Source records

==========

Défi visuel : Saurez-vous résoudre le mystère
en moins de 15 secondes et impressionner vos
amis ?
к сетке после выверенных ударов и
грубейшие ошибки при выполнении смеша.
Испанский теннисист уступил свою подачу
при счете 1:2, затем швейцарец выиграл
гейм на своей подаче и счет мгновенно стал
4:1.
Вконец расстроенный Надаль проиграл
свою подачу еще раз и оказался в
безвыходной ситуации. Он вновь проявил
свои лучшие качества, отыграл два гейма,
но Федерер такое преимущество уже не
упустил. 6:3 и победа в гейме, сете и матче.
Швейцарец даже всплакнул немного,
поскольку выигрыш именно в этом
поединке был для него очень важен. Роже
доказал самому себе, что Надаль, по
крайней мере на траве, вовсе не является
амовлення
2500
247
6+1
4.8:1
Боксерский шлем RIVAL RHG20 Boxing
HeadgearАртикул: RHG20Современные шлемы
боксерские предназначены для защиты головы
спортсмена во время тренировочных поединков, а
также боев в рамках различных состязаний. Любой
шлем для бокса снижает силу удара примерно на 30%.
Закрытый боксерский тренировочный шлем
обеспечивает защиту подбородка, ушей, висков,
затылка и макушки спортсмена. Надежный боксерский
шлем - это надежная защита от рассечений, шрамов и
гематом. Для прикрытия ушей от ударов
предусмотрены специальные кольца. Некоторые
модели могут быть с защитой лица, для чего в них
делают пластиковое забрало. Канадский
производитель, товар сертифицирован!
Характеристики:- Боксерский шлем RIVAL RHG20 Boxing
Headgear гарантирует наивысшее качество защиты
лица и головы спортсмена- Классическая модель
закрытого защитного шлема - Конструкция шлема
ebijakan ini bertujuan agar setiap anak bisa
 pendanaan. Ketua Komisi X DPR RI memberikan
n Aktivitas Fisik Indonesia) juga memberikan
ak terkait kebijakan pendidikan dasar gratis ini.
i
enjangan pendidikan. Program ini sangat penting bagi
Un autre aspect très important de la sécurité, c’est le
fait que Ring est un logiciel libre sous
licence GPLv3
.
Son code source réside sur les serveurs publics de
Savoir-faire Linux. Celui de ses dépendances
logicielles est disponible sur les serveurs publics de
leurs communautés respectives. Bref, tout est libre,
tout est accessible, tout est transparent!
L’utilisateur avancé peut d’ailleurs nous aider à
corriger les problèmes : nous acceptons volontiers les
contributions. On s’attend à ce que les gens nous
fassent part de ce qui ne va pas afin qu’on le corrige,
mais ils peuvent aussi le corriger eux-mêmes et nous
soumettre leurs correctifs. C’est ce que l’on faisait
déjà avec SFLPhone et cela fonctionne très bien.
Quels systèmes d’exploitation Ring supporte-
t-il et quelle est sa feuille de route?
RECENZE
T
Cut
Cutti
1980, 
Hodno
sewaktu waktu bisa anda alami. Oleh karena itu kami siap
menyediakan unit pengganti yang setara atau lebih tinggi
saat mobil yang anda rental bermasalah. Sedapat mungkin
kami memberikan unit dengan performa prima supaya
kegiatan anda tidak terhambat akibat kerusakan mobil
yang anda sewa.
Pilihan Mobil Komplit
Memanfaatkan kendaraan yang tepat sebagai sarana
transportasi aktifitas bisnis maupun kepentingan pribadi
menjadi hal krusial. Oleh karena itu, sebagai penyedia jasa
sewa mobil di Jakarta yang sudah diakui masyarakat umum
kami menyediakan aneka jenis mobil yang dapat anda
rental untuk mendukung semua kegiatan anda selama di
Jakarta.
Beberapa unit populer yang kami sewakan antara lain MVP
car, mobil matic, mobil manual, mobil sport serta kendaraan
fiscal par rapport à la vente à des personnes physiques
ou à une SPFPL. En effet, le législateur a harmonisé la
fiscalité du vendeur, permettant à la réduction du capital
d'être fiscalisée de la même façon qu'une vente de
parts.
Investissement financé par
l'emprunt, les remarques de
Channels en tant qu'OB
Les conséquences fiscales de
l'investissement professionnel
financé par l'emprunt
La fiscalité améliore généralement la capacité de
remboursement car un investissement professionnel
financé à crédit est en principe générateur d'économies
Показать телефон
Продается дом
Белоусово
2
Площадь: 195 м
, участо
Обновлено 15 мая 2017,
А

==========

Filter the data, keeping only the lines that contain "спортсмена".

ANSWER TO THE EXERCISE:
спортсмена во время тренировочных поединков, а
затылка и макушки спортсмена. Надежный боксерский
лица и головы спортсмена- Классическая модель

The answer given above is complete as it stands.